Lesetext ->
• • • • •

BAS-LAG: Das China Miéville-Forum - Dies, das und jenes

Miéville und Lovecraft

Miéville und Lovecraft

Damit die Diskussion hier ja vielleicht weitere Früchte trägt, übertrage ich sie mal aus der (nicht mehr aktiven!) Yahoo-Group:

Seblon:

Ich habe so einige Berichte über China Miéville gelesen, wo
immer
wieder daraufhingewiesen wird, dass er ein sehr großer Bewunderer
H.P.
Lovecrafts ist, was mich tatsächlich sehr wundert.

Ich habe so einiges von Lovecraft gelesen und habe ihn im Gegensatz
zu
Miéville immer als auffallend konservativ und engstirnig in Bezug
zu
dem "Fremdartigen" empfunden.

• • • • •

Datenauszüge ->
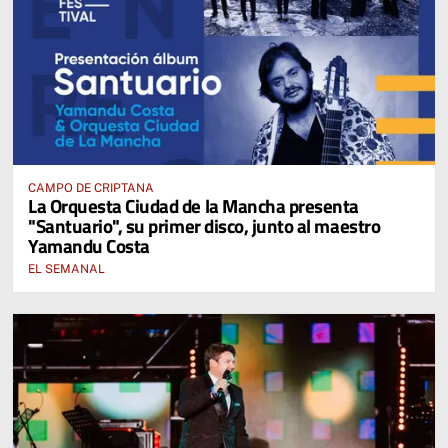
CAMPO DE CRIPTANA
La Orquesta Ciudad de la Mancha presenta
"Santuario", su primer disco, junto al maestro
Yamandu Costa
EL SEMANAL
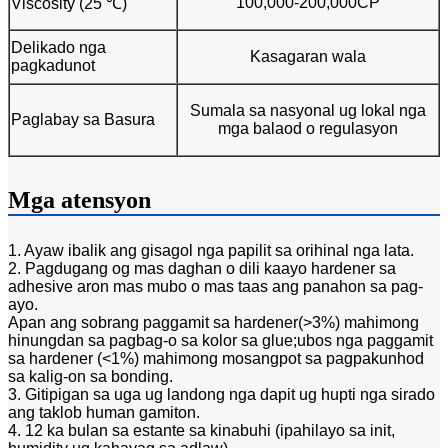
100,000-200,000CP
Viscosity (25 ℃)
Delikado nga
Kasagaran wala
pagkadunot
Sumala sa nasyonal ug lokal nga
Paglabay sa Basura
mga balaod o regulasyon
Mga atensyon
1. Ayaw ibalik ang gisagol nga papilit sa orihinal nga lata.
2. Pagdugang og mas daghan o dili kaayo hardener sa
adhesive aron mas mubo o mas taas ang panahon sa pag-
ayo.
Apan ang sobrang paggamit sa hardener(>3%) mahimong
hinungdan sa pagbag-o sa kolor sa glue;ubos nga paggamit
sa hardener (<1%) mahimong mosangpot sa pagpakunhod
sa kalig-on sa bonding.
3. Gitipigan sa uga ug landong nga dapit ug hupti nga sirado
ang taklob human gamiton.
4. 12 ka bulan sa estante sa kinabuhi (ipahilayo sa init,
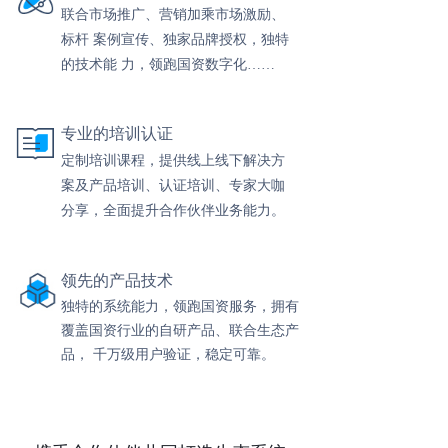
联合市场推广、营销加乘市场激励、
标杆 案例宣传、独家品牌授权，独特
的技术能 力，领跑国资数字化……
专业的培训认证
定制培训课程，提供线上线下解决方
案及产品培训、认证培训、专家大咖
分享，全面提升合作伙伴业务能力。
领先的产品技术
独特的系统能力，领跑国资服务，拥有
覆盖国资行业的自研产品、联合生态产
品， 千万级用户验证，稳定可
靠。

• • • • •

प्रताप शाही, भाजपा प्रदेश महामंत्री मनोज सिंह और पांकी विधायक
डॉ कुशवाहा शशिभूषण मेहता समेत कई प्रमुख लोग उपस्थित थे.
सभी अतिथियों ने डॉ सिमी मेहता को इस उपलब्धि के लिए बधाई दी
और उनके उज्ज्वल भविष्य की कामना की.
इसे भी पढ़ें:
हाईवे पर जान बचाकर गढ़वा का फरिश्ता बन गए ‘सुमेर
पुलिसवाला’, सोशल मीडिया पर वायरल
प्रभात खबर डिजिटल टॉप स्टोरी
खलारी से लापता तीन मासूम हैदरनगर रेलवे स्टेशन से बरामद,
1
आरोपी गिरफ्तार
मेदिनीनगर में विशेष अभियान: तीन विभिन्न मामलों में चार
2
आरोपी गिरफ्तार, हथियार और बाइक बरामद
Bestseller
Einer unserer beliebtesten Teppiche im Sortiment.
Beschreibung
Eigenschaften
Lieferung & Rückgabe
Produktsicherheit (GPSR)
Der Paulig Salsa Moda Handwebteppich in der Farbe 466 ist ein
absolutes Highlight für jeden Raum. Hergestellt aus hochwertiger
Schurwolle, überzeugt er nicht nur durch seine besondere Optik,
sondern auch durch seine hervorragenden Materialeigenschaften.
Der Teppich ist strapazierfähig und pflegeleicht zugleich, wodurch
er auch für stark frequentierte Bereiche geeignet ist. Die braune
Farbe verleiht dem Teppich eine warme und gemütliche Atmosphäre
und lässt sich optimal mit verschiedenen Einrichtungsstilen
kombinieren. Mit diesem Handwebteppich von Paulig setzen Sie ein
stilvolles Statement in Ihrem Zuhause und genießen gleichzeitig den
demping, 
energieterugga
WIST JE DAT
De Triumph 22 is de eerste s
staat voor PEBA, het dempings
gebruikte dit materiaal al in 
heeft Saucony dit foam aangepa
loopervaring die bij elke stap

• • • • •

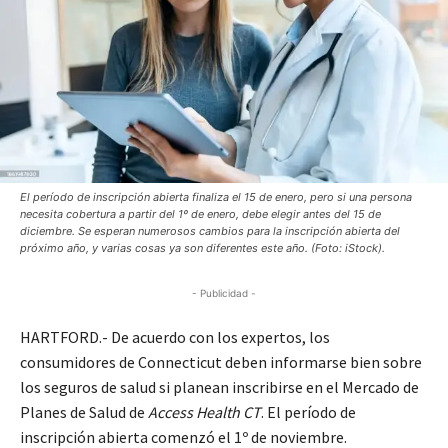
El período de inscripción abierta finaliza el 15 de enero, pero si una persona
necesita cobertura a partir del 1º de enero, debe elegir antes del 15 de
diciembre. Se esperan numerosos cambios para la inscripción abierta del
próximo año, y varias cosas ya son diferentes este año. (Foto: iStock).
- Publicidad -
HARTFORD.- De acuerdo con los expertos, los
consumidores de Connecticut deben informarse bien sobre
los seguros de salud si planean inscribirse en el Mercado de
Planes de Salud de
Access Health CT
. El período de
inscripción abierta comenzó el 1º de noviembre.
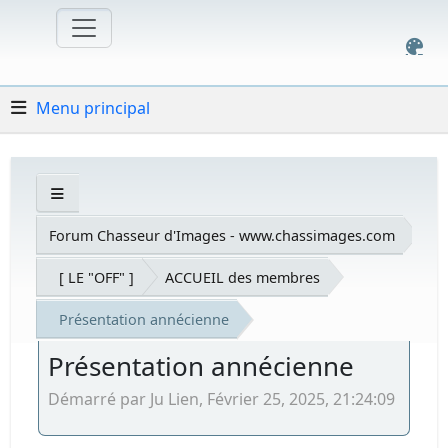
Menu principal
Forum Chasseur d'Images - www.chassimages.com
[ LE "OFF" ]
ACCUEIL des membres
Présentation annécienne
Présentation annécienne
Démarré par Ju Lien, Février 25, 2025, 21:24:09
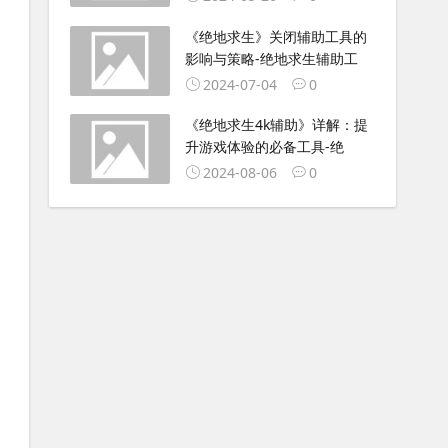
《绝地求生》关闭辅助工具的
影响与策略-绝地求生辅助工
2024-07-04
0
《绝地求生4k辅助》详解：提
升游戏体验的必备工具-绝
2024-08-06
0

• • • • •

Arbeitsauftrag A -> Gib den Abschnitt des Lesetexts von „Damit die Diskussion“ bis „tatsächlich sehr wundert.“ unverändert aus.
Arbeitsauftrag B -> Greife den Text über Miéville und Lovecraft auf und führe ihn im Anschluss an seinen letzten Satz weiter.
Die Datensätze spielen hierfür keine Rolle.

Antwortbereich A ->
Damit die Diskussion hier ja vielleicht weitere Früchte trägt, übertrage ich sie mal aus der (nicht mehr aktiven!) Yahoo-Group:

Seblon:

Ich habe so einige Berichte über China Miéville gelesen, wo
immer
wieder daraufhingewiesen wird, dass er ein sehr großer Bewunderer
H.P.
Lovecrafts ist, was mich tatsächlich sehr wundert.

Antwortbereich B ->
Es gibt ja das Gerücht, Lovecraft sei nicht nur antisemitischer
Rassist gewesen, was sich für mein Gefühl auch z.T. innerhalb
seiner
Erzählungen nachweisen ließe. Das Fremdartige und Absonderliche
ist
bei Lovecraft immer eine Gefahr für eine gewünschte
strukturierte
Normalität. Chutullu steht ja eigentlich für nichts anderes als
für
das chaotisch Fremdartige, das die geordnete Bürgerlichkeit
gefährdet.
Im Gegensatz dazu habe ich den Eindruck China Miéville, aber auch
Clive Barker haben gerade eine sehr starke Affinität zum
Fremdartigen,
zum Chaotischen, dass macht ja gerade einen großen Reiz an ihrer
Literatur aus. Ihre Perspektive ist eine völlig andere, viel
weniger
bürgerliche, als die eines Lovecraft.

Was mag wohl Miéville an Lovecraft mögen?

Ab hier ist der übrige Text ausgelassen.